Viniendo del mundo de la música clásica, ¿el rock en tu vida fue un cimbronazo tal que te hizo dar cuenta que la cosa iba por ahí de ahí en más? 

Sí, definitivamente, el rock y el pop fue lo mío desde el primer momento. El punto es que cuando yo estaba en mi casa tocaba, mi papá compró una batería en una oportunidad - por supuesto, jamás supe que había que afinarle los parches-, pero venía un vecino a mi casa y tocaba cómo podía la guitarra y hacíamos covers de las canciones que nos gustaban. Era como tener una banda. Eso fue a los 11, 12, 13 años y si vos me preguntás qué música era la que me gustaba, era esa. Y en mi casa siempre hubo muchos discos, mi mamá compraba muchos discos y libros también. Ella pensaba que de esa manera íbamos a ser más inteligentes, no le salió muy bien (risas). Así que en casa se escuchaba música de absolutamente todo tipo. A mi papá le gustaba mucho la música mexicana. Los mexicanos, tipo mariachi, los que tocaban bailecitos y demás. A mí me gustaba mucho la música de películas. También me gustaban las óperas en español, que son muy divertidas. A mi mamá le gustaba mucho la zarzuela. Así que se escuchaba eso, se escuchaban boleros, se escuchaba tango, se escuchaba de todo. A mí me gustaba mucho el rock y el pop desde muy chica. 

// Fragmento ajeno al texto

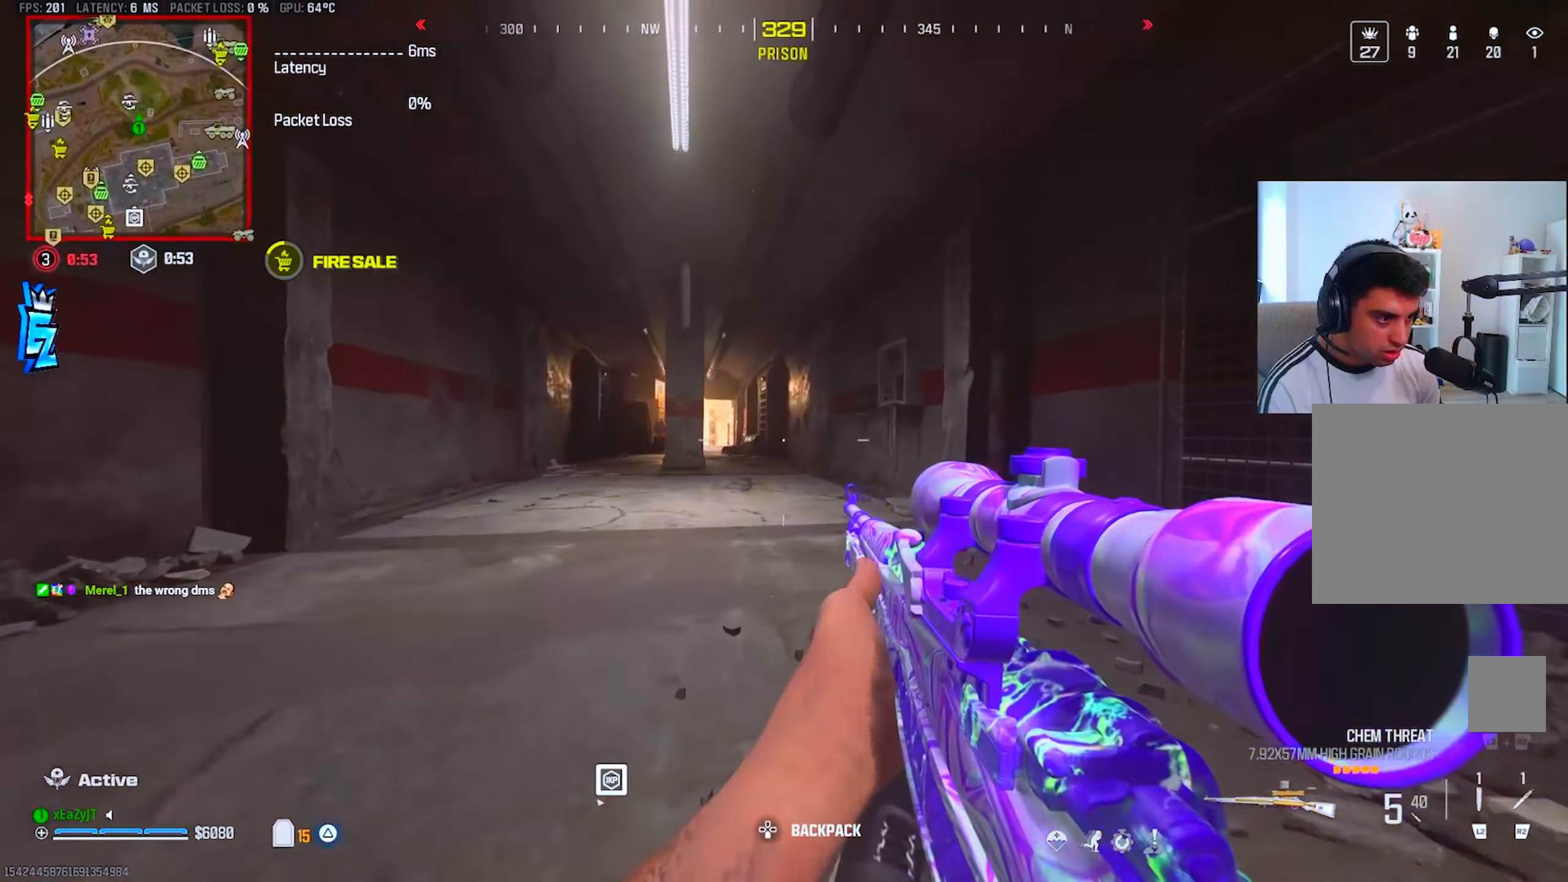
{"buttons": ["L1", "L3"], "left_stick": "left", "right_stick": "up-left", "events": [[100, "CIRCLE", "down"], [183, "L1", "down"], [200, "CIRCLE", "up"], [200, "R3", "down"], [283, "L3", "down"], [283, "left_stick", "center"], [333, "R3", "up"], [333, "left_stick", "left"], [500, "right_stick", "up-left"]]}
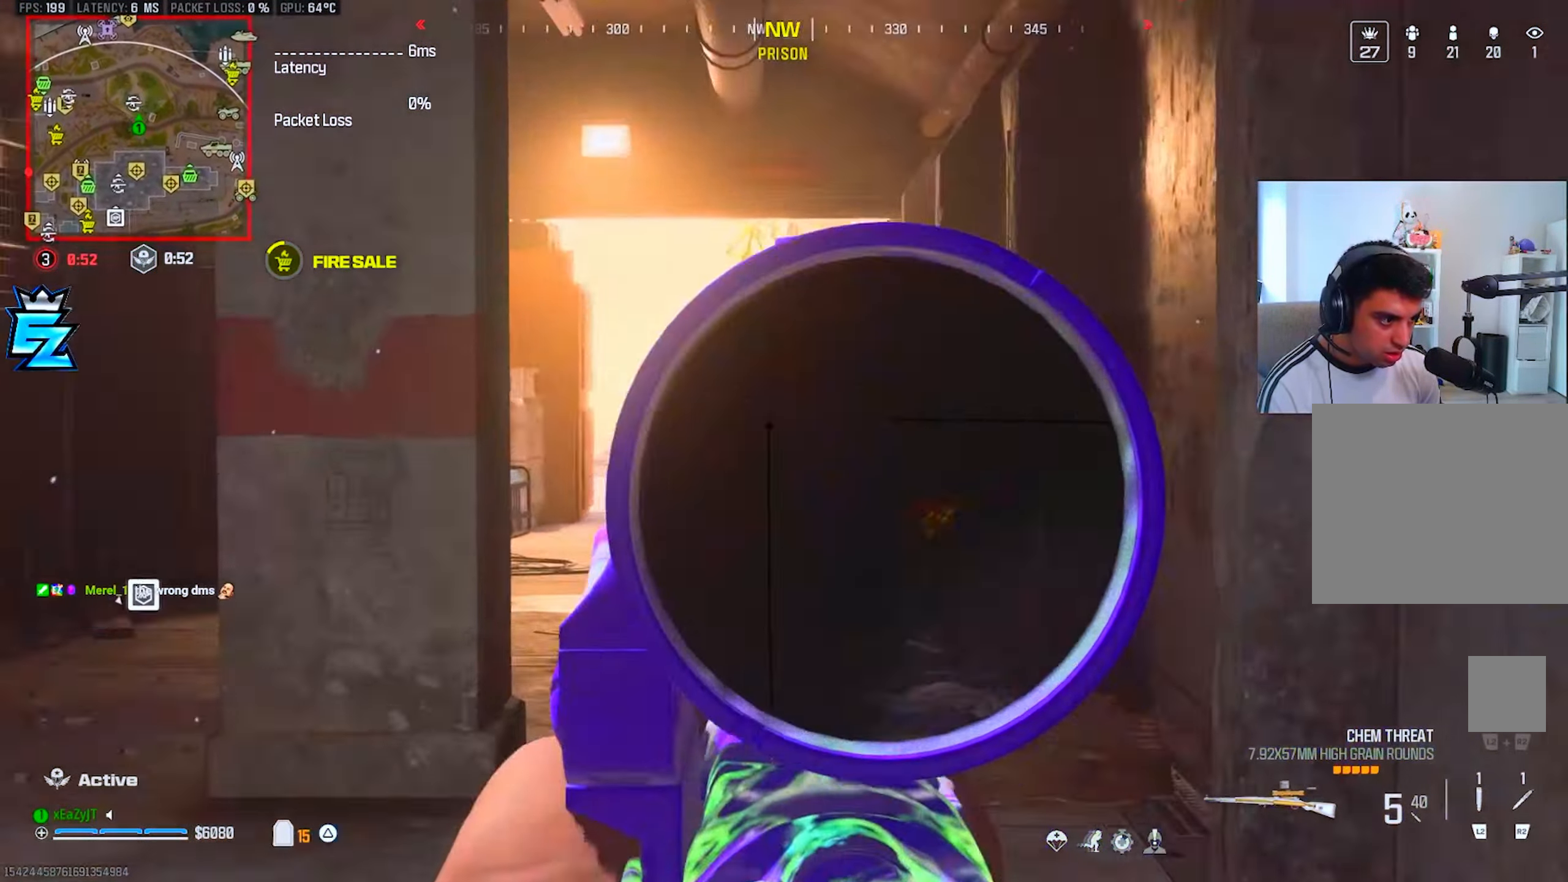
{"buttons": ["L3"], "left_stick": "up", "right_stick": "center", "events": [[17, "left_stick", "center"], [100, "left_stick", "right"], [150, "L3", "up"], [184, "right_stick", "center"], [234, "left_stick", "up"], [250, "L1", "up"], [284, "TRIANGLE", "down"], [351, "TRIANGLE", "up"], [368, "right_stick", "left"], [401, "L3", "down"], [418, "right_stick", "center"]]}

Un ambiente muy ecléctico… 

Por supuesto. El primer disco que me compré fue uno de música pop: Hot Pants en Sótano Beat, a los 10 años. Yo escuchaba absolutamente de todo. 

¿Cómo cranearon el estilo musical desfachatado de Las Viudas? 

El punto es que había un productor artístico que tenía un plan armado cuando se hizo el grupo. El plan original era un grupo de chicas físicamente bien dotadas, para el gusto de la época, y mucho que sepamos tocar o no tocar no les interesaba, probablemente la propuesta era para hacer playback. Y el repertorio musical prácticamente ya estaba medio impuesto. Muy hábilmente el productor nos vio cuando llegamos y empezaron las primeras reuniones para que nos contaran de qué se trataba el proyecto. En principio, cuando nos presentamos, la imagen que teníamos nosotras físicamente no fue la que ellos pretendían, no obstante, nos dieron la oportunidad de que explicáramos que éramos todas músicas, componíamos, etc. 

Los convencieron… 

Es que nosotras les dijimos que nosotras componíamos nuestros propios temas. Así que evidentemente hubo por parte de las cuatro la percepción de que esto iba a funcionar y aparte teníamos realmente la voluntad de que esto funcionara, porque era una oportunidad muy importante. A diferencia de los tiempos actuales, para los más jóvenes que lean esta nota, hoy cualquiera puede grabar su disco y sus temas, teniendo algún programa más o menos, y aunque no lo tenga también, pero en aquella época no era así. Hoy cualquiera puede grabar, editar, o sea, es muchísimo más fácil. En esa época tenías que hacer muchas cosas para que un sello discográfico te diera la posibilidad de escucharte y de considerarte. Hubo muchos que fueron sumamente afortunados y otros eran excelentes músicos y nunca grabaron un disco en su vida. Así es la vida en todos los órdenes, ¿no? A algunos les toca y a otros no, nosotras tuvimos la posibilidad de que se nos presentara esta oportunidad y de estar a la altura de las circunstancias. 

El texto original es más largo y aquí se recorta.